Supplied passage:
David Syme, who has lived in Castletownbere with his wife Suzanne since 2005, has had to cancel tours of the US and the Czech Republic, as well as a series of living room concerts where he performed for people from all over the country.

David is 71 and has played concert halls all over the world, including Carnegie Hall and Lincoln Centre for the Performing Arts in New York.

He started playing piano when he was three, and did not begin formal lessons until a decade later. His talent soon became apparent, however.

"I was self-taught for ten years. I played anything I heard on radio or television," David recalls.

"My parents became annoyed with my repertoire so, at the age of 13, they sent me to a classical piano teacher.

"In a year I played Beethoven's first concerto with my high school orchestra and then, a few years later, I played Rachmaninoff's Second Concerto with the Detroit Symphony. So, I'm part gypsy and part concert pianist in my background, because I can play anything I hear right away, without trying it out."

In 2005, David settled with his wife Suzanne in Castletownbere.

He continued touring internationally, but also established a series of Sunday afternoon living room concerts in his home, to which people travelled from all over the country.

For more than 30 years, David has played on a 120-year old Steinway grand piano, which he bought and refurbished in the US for $35,000. It has been part of his life ever since.

Now, though, after over seven months without a concert and having cancelled tours of the US and the Czech Republic, David says he has been forced to put his Steinway up for sale.

"Since I moved to Ireland, I have played more than I have ever played in my life," David says.

"Then, suddenly, it just stopped dead in the water. It's very hard. It's the worst thing that happened.

"People are experiencing much worse that we are experiencing, but it's a form of bereavement that I can't play for people."

David says the decision to sell his piano has been forced on him.

"I am out of money," he admits. "I have lived for seven months on whatever I had in reserve and it's just too hard to go on."

Suzanne says the decision to sell the piano has been a difficult one.

"It's a love affair he has with this piano, so I am sorry to see it go," Suzanne says. "A piano that has a personal history, as this one has for David, I'm sorry to see him parting with it."

David says the replacement cost of his piano is between €80,000 and €100,000. He's selling his piano for €40,000.

A Chinese piano manufacturer has agreed to sponsor a replacement for David. In the meantime, he is hoping to find a good home for his Steinway.

"I am looking to place it up for adoption, so to speak, in a worthy location, possibly a large private home, possibly a church or a school or college," David says.

"Some institution that would do honour to it, because it's been lovingly and meticulously maintained for all these years."

Listed records:
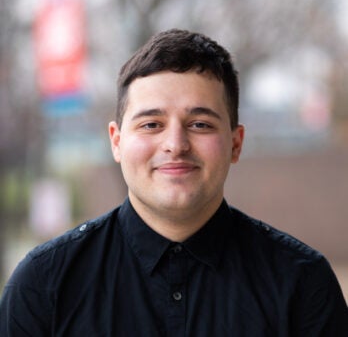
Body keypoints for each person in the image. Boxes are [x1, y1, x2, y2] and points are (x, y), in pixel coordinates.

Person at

---

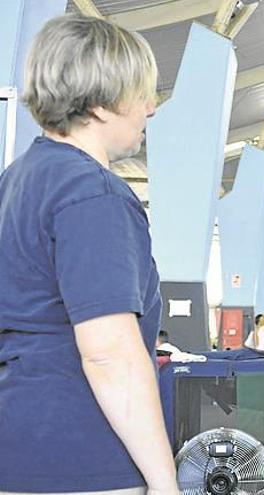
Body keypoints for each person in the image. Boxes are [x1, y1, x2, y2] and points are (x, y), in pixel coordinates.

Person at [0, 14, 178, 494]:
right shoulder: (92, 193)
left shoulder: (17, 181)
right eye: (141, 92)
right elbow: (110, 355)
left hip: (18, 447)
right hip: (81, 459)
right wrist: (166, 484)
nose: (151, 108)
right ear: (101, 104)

Requirement:
Answer from the article about the pianist selling his Steinway:
(a) At what age was he sent to a classical piano teacher?
(b) How much did he pay to buy and refurbish the piano in the US?
(c) For what price is he selling it?

Solution for this task:
(a) 13
(b) $35,000
(c) €40,000